Terima

351 68 40
                                    

"Kalau Kak Vio lagi butuh teman, cari aku boleh kok. Kalau aku kosong, aku siap temenin."

Dia hampir tersedak ludahnya sendiri. Keterkejutan tak bisa ia sembunyikan dari sana. Sedang, perempuan yang baru saja membuat dadanya terhenyak, terlihat tanpa beban melempar senyum kepadanya. Seolah, kalimatnya barusan tak memiliki dampak apa-apa.

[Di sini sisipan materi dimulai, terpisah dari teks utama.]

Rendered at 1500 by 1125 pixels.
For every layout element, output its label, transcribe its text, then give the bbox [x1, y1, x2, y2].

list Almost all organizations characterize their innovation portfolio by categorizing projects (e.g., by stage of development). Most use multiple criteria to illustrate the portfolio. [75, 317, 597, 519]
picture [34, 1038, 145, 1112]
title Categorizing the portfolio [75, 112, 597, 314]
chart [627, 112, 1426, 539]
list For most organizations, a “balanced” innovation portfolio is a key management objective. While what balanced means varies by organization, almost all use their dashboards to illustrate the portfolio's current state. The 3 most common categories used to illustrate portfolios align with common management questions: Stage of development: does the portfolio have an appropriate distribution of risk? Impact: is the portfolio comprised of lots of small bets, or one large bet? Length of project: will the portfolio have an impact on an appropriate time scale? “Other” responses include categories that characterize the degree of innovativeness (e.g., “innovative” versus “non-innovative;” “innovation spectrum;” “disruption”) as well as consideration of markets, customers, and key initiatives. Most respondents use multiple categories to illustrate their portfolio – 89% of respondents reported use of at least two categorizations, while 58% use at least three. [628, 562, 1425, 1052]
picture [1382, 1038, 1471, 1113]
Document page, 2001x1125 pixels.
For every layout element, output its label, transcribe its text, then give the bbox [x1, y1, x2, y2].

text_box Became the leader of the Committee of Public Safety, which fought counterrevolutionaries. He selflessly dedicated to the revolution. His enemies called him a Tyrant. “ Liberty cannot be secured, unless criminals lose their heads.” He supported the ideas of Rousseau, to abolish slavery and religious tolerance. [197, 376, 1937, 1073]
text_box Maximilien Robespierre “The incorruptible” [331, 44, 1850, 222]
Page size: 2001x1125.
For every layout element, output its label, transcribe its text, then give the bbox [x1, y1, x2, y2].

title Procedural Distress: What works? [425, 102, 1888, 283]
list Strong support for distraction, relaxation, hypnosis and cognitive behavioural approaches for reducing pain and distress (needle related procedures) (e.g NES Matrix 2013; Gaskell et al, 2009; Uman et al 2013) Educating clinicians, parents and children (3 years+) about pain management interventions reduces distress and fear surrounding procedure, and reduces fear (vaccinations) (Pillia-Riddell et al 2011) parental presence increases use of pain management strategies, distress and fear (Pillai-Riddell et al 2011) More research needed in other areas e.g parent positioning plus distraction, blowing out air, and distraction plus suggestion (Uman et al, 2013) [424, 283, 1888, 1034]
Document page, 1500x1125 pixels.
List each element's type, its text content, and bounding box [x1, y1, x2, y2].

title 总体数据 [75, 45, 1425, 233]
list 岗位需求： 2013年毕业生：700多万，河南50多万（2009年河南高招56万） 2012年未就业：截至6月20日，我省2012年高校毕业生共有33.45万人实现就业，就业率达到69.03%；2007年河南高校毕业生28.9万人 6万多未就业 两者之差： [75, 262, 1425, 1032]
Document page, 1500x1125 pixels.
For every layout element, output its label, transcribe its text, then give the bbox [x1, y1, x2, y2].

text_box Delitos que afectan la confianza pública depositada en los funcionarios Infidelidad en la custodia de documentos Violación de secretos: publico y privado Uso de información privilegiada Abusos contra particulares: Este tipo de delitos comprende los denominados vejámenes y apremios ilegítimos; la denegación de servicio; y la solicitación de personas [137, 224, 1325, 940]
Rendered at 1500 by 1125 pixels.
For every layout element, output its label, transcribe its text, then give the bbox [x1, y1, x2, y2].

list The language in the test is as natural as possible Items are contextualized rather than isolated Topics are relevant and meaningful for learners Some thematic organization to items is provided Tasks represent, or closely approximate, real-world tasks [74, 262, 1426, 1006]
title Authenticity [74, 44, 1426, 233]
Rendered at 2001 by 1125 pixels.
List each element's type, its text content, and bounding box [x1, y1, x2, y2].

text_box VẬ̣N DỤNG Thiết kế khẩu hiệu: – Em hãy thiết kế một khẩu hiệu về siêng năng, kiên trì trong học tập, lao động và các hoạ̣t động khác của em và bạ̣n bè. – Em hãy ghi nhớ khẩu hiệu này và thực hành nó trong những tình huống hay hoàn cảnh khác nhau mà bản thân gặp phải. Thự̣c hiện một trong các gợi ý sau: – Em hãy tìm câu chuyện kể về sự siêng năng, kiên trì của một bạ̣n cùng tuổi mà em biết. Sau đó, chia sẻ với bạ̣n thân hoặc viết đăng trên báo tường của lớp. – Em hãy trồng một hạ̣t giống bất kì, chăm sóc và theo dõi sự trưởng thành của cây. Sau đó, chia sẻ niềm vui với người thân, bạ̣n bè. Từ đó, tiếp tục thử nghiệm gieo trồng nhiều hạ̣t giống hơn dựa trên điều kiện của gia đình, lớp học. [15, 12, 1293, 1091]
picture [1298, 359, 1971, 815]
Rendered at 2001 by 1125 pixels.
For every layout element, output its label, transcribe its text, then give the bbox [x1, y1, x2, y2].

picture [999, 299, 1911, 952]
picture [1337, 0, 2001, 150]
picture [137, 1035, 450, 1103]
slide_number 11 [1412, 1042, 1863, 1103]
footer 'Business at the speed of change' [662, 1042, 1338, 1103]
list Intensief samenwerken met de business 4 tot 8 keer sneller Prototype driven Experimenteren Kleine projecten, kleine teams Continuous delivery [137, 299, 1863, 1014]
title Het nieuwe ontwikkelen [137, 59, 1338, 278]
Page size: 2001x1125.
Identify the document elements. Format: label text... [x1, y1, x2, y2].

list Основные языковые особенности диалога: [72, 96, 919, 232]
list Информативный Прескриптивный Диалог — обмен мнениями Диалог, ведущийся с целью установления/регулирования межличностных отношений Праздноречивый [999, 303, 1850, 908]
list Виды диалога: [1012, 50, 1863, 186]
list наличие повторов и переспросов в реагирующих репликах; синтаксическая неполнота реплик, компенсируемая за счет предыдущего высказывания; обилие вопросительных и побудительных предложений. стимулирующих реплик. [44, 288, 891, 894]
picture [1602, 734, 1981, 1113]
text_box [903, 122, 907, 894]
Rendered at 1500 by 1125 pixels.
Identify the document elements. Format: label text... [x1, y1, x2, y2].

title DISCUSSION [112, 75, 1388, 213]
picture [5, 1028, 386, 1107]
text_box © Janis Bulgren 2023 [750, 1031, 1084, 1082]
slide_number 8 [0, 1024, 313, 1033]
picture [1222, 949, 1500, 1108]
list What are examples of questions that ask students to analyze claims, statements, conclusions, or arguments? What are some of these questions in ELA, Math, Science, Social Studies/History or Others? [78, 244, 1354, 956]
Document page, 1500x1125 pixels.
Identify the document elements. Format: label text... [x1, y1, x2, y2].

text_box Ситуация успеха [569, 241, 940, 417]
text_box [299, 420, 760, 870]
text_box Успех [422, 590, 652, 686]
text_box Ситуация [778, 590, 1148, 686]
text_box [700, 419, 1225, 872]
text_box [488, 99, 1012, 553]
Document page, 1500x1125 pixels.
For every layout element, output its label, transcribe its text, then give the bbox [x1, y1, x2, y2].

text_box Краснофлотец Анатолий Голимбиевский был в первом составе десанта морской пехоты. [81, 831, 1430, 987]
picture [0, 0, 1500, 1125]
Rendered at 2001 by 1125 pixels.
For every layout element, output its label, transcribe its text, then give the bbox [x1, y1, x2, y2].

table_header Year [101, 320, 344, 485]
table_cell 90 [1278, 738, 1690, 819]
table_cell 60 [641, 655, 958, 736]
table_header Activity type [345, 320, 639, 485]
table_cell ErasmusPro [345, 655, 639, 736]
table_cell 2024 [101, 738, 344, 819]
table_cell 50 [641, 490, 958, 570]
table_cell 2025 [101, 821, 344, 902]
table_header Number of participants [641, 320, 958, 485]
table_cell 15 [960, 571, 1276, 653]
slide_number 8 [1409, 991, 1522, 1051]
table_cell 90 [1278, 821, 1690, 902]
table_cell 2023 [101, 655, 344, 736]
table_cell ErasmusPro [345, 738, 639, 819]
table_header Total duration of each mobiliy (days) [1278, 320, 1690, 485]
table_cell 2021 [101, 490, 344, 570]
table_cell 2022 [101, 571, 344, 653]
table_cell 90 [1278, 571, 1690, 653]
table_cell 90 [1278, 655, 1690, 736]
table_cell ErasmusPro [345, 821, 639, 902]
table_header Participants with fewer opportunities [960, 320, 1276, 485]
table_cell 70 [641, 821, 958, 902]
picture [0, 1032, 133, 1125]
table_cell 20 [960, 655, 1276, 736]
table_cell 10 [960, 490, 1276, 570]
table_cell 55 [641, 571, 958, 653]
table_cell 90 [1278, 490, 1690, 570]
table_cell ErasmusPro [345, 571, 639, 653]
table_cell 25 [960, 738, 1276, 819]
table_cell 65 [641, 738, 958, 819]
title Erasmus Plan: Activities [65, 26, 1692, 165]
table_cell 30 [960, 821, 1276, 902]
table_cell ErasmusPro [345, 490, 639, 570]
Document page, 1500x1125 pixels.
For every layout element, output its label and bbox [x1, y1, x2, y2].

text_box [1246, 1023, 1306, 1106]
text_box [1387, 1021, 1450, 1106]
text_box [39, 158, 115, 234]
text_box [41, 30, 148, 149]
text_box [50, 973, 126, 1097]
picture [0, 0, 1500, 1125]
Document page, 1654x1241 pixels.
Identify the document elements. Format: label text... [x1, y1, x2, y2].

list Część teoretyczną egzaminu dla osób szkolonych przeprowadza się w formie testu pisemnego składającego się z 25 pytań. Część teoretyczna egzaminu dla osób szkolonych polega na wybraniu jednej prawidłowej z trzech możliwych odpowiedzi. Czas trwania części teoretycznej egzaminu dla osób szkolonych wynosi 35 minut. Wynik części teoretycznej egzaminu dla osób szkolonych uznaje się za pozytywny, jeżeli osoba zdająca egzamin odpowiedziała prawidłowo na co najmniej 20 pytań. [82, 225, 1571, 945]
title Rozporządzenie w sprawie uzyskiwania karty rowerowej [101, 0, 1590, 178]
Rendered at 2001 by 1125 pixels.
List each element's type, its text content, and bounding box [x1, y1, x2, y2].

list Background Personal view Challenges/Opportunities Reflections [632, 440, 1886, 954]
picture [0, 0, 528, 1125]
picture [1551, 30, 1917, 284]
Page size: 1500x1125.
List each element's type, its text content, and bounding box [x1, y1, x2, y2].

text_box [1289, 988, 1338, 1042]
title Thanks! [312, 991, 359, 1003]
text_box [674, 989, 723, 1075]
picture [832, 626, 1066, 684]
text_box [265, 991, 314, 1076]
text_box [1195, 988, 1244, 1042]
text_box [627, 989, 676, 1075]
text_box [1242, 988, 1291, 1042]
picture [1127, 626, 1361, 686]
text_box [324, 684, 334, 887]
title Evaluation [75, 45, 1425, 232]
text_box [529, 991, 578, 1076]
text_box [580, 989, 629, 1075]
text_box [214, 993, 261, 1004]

Tak tahukah Chika, jika sekarang dirinya sedang berusaha mengembalikan detak jantung yang sempat berdetak tak normal? Napas yang tertahan, berusaha ia keluarkan pelan-pelan agar tak terlalu kentara jika ia sedari tadi menahan napasnya cukup lama.

"Kak?"

Panggilan itu membuat dirinya langsung menunduk, mencoba kembali mengumpulkan kewarasan yang barusan tercecer. Gerakan mengambil cangkir dan menyesap minumannya untuk sejenak adalah usaha selanjutnya untuk tetap bernapas dengan normal saat ini.

Kalimat tawaran barusan, masih benar-benar membuat dirinya tertegun. Tak paham mengapa Chika tiba-tiba berkata seperti itu. Aneh, ia benar-benar merasa sangat aneh sekarang.

Tapi, di lain sisi, ia juga tak mengelak, bahwa dirinya bahagia. Sepertinya baru kali ini, rasanya seperti berada di koridor yang tepat. Ah, apa boleh menganggap seperti itu di waktu yang masih terbilang cukup dini?

"Kak Vio baik-baik aja?" Tanya Chika dengan raut wajah khawatir.

Jika bisa, dia sudah menggeleng. Namun, justru anggukan kepala yang ia beri ke Chika untuk menjawab pertanyaan barusan.

"Aku lancang?"

"No... No... No!" Jawabnya cepat, sampai dia bisa melihat keterkejutan Chika di sana.

"Ah... Maksud saya, enggak. Enggak lancang." Balasnya sembari mengusap tengkuk belakang.

Dia merasakan dingin tiba-tiba hinggap di sana. Ada rasa canggung yang amat sangat. Grogi kalau kata orang-orang. Dia bingung ingin membalas bagaimana kalimat Chika tadi.

"Chika?" Panggilnya pelan.

"Ya, Kak?"

Vio benar-benar kehilangan sebagian pijakannya setelah mendengar jawaban Chika yang begitu lembut masuk ke dalam telinganya. Dia benar-benar tak tahu harus berlaku seperti apa sekarang. Hanya kursi besi tempatnya duduk yang bisa ia cengkeram kuat, agar duduknya bisa menegak dan kuat untuk menatap bola mata Chika.

"Makasih." Ucapnya.

Chika tersenyum.

Jika bisa, Vio sudah berteriak untuk melarang Chika mengumbar senyum seperti itu. Sebab, dia merasa dadanya sudah benar-benar seperti ingin meledak sekarang juga. Tidak kuat.

"Sama-sama, Kak. Memang sendiri itu nyaman, tapi enggak bisa bohong, kalau terkadang kita juga tetap butuh teman."

Vio hanya mengangguk mendengar tuturan Chika barusan. Dia masih berusaha menetralkan kembali kondisi di dalam dadanya yang masih sibuk membakar butir-butir perasaan yang mampu menghangatkan sekujur tubuhnya.

Hingga kemudian, dia diam. Chika pun melakukan hal yang sama. Dia dan perempuan itu, benar-benar diam. Tanpa kata. Hanya ada gerakan-gerakan yang tak bisa dia terjemah.

Dia gunakan waktu diam itu untuk mengamati Chika lebih lekat. Wajah perempuan itu terlihat lelah. Ada lingkaran samar di bawah matanya. Seperti kurang tidur.

Vio mafhum, kuliah sembari bekerja seperti ini pasti tidak mudah. Dia tidak bisa membayangkan bagaimana Chika dan mahasiswa lainnya mengatur waktu untuk bekerja, belajar, dan istirahat.

Di waktu SMA, dia pernah membantu di toko roti sang Mama, hanya menjaga kasir, dan itu sangat melelahkan. Bagaimana dengan Chika? Pasti lebih banyak tenaga yang dibutuhkan.